::: Information shown :::

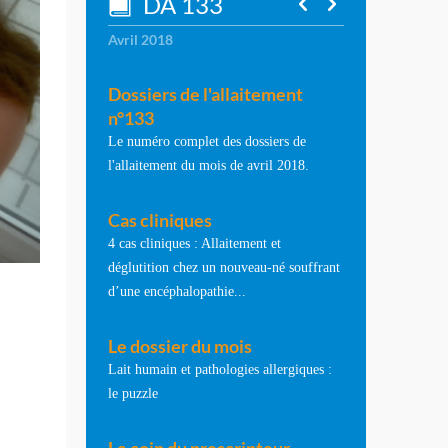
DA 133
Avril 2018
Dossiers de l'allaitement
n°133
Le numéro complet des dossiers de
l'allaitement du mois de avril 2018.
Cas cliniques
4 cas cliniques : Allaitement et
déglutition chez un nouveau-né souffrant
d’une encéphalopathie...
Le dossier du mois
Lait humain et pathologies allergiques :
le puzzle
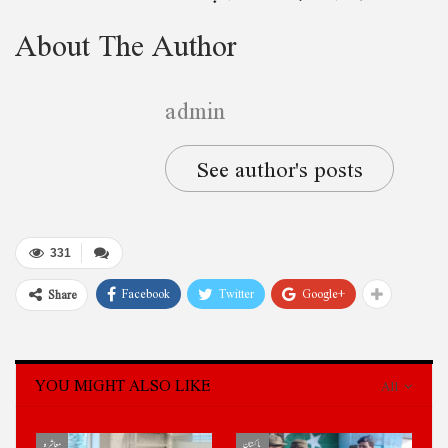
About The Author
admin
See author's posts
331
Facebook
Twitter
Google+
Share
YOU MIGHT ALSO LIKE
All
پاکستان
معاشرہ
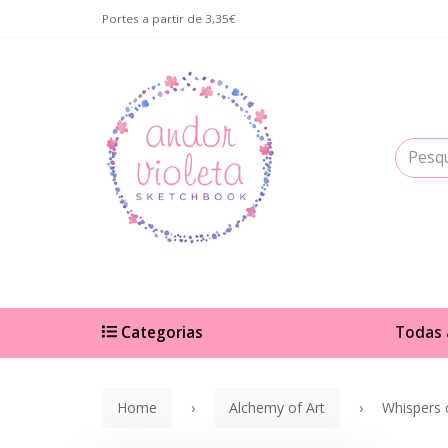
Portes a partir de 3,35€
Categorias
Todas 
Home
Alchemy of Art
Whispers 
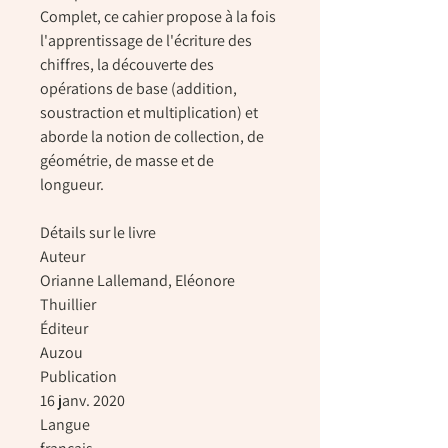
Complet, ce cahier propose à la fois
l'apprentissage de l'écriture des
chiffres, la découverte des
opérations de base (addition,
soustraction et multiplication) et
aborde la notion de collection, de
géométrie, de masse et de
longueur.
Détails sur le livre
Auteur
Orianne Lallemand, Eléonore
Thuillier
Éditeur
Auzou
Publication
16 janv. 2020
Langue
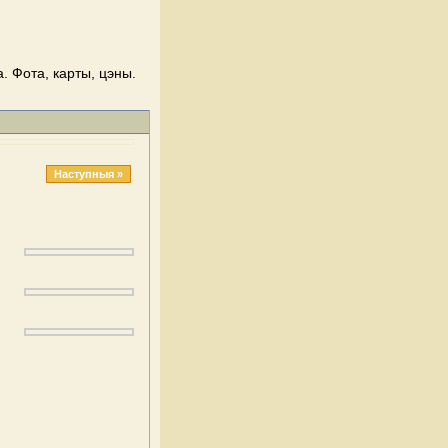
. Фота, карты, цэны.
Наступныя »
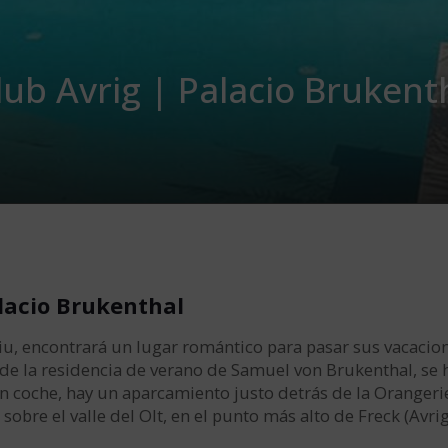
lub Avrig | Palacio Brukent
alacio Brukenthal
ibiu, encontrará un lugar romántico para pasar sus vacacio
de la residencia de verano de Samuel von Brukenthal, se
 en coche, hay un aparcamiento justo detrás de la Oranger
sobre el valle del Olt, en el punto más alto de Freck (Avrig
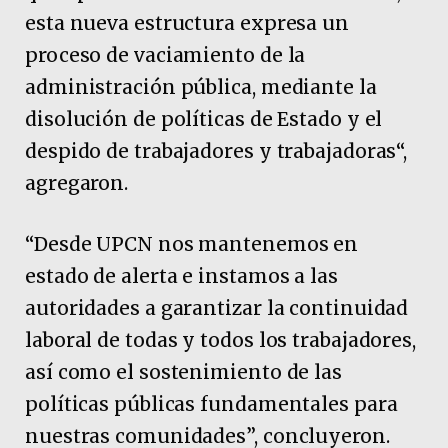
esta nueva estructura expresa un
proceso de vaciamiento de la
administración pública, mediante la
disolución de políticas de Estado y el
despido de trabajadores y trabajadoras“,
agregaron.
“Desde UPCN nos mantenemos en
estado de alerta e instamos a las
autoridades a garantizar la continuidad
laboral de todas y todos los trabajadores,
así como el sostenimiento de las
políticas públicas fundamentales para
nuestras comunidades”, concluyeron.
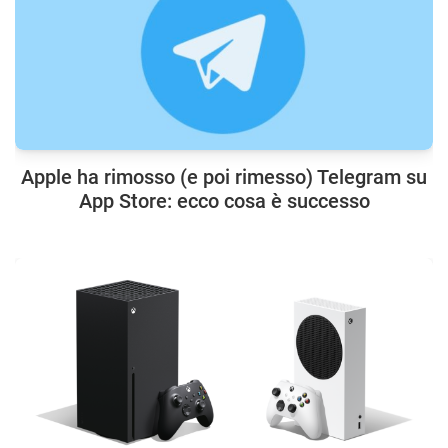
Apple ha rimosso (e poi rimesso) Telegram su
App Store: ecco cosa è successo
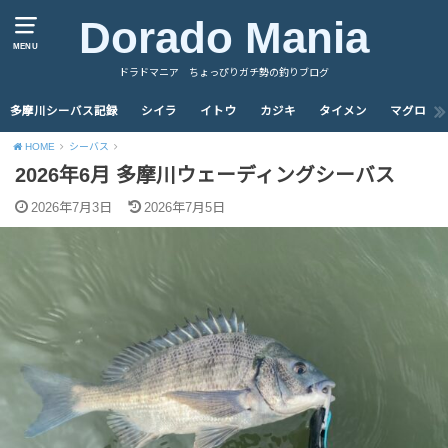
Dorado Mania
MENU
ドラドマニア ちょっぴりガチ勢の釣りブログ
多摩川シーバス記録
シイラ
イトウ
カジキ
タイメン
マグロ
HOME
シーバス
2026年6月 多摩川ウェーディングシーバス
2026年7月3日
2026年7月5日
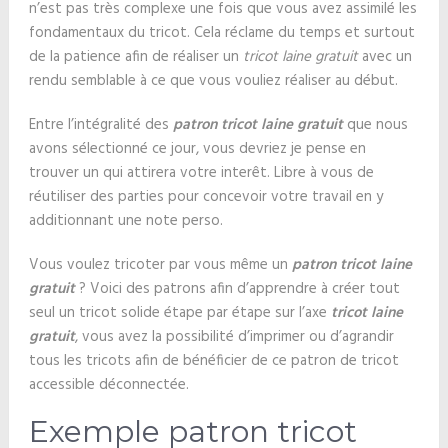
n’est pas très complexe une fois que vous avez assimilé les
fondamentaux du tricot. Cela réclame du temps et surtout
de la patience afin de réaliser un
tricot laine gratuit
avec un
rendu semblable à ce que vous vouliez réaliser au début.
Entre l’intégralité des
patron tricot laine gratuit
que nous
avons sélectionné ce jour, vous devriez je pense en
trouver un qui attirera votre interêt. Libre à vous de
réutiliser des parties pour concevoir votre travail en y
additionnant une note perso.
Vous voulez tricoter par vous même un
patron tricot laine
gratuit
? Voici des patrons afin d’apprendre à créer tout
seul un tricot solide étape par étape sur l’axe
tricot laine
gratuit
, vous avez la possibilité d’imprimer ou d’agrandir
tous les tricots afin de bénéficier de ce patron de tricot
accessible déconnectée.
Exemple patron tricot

:::
::: Information shown :::

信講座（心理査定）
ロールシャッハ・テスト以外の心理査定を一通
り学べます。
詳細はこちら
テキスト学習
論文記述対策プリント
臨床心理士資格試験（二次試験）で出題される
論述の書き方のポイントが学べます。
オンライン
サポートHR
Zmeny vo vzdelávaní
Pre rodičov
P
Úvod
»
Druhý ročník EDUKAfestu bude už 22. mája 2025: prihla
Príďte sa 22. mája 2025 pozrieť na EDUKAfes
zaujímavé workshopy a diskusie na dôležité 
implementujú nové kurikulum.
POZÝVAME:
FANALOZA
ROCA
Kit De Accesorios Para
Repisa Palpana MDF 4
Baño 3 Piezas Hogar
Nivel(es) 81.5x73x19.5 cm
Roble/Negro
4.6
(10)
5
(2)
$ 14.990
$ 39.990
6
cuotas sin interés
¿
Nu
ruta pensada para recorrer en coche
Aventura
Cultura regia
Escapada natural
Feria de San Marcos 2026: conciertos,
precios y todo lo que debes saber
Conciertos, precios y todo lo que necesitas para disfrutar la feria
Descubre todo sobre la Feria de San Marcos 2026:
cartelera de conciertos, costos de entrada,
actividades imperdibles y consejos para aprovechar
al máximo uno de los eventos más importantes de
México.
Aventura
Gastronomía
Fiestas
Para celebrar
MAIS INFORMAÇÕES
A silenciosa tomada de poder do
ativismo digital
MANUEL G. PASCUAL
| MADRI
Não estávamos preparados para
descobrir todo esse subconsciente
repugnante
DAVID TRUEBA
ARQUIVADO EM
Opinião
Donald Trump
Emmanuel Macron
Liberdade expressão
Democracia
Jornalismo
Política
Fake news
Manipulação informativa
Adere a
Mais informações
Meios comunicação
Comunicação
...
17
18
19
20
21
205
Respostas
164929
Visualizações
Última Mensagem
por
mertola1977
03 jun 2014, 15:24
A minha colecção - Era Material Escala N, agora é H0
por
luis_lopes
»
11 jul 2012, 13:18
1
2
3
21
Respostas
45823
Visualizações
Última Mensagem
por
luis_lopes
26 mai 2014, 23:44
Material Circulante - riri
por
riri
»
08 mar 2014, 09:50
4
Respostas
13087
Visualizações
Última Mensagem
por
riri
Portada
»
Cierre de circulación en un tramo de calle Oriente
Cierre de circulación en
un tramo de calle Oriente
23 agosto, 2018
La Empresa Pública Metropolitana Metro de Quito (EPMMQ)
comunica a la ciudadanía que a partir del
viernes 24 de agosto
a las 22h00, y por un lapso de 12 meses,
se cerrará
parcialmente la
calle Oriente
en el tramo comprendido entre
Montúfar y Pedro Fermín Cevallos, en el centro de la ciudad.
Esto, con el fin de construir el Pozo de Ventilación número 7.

:::
::: Information shown :::

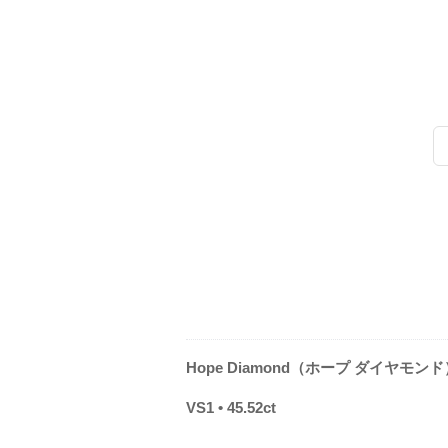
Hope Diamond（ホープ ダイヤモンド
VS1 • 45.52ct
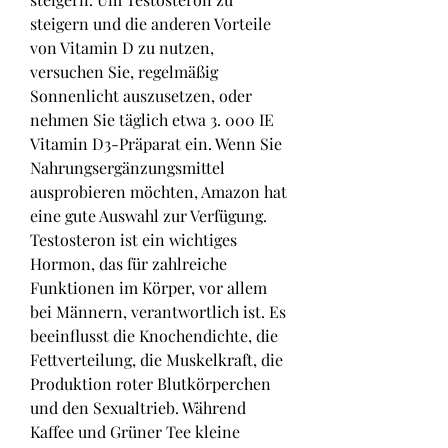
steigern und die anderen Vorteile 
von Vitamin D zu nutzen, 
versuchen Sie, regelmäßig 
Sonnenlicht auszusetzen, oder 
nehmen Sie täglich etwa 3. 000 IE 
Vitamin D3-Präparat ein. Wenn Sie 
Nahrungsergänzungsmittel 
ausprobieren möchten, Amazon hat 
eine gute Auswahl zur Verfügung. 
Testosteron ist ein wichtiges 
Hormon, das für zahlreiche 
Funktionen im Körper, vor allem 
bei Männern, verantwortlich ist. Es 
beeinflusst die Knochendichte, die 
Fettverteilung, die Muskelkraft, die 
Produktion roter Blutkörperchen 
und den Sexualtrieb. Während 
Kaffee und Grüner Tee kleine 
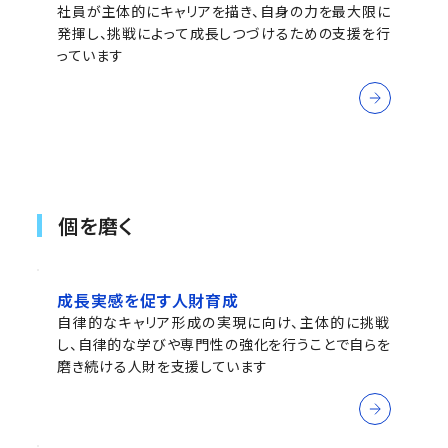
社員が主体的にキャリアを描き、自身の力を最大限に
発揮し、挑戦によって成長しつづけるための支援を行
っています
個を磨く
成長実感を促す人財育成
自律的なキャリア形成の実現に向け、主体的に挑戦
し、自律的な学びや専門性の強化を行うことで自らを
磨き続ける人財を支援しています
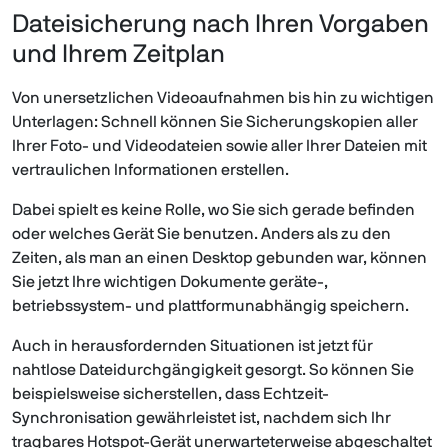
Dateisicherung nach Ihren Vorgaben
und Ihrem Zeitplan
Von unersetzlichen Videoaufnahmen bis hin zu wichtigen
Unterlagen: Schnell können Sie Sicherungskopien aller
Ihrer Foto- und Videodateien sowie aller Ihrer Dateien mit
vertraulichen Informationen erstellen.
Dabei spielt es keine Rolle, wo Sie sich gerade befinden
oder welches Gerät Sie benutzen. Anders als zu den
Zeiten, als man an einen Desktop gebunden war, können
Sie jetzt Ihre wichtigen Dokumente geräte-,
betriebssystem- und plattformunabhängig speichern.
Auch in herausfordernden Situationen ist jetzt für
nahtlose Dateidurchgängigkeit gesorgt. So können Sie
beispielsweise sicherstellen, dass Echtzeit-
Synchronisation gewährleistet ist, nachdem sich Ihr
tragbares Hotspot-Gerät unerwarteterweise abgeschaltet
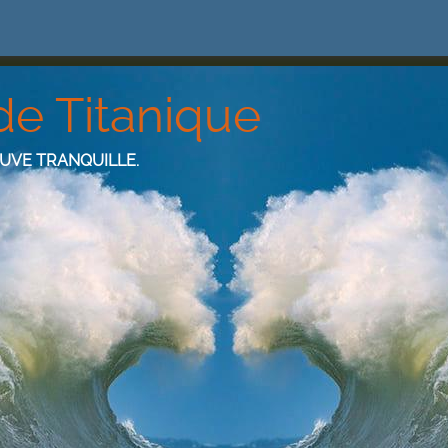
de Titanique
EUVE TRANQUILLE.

:::

In the listing above, find the line holding "論述の書き方のポイントが学べます。" and the line holding "descobrir todo esse subconsciente", then output those two lines and every line between them exactly.

Output of the task:
論述の書き方のポイントが学べます。
オンライン
サポートHR
Zmeny vo vzdelávaní
Pre rodičov
P
Úvod
»
Druhý ročník EDUKAfestu bude už 22. mája 2025: prihla
Príďte sa 22. mája 2025 pozrieť na EDUKAfes
zaujímavé workshopy a diskusie na dôležité 
implementujú nové kurikulum.
POZÝVAME:
FANALOZA
ROCA
Kit De Accesorios Para
Repisa Palpana MDF 4
Baño 3 Piezas Hogar
Nivel(es) 81.5x73x19.5 cm
Roble/Negro
4.6
(10)
5
(2)
$ 14.990
$ 39.990
6
cuotas sin interés
¿
Nu
ruta pensada para recorrer en coche
Aventura
Cultura regia
Escapada natural
Feria de San Marcos 2026: conciertos,
precios y todo lo que debes saber
Conciertos, precios y todo lo que necesitas para disfrutar la feria
Descubre todo sobre la Feria de San Marcos 2026:
cartelera de conciertos, costos de entrada,
actividades imperdibles y consejos para aprovechar
al máximo uno de los eventos más importantes de
México.
Aventura
Gastronomía
Fiestas
Para celebrar
MAIS INFORMAÇÕES
A silenciosa tomada de poder do
ativismo digital
MANUEL G. PASCUAL
| MADRI
Não estávamos preparados para
descobrir todo esse subconsciente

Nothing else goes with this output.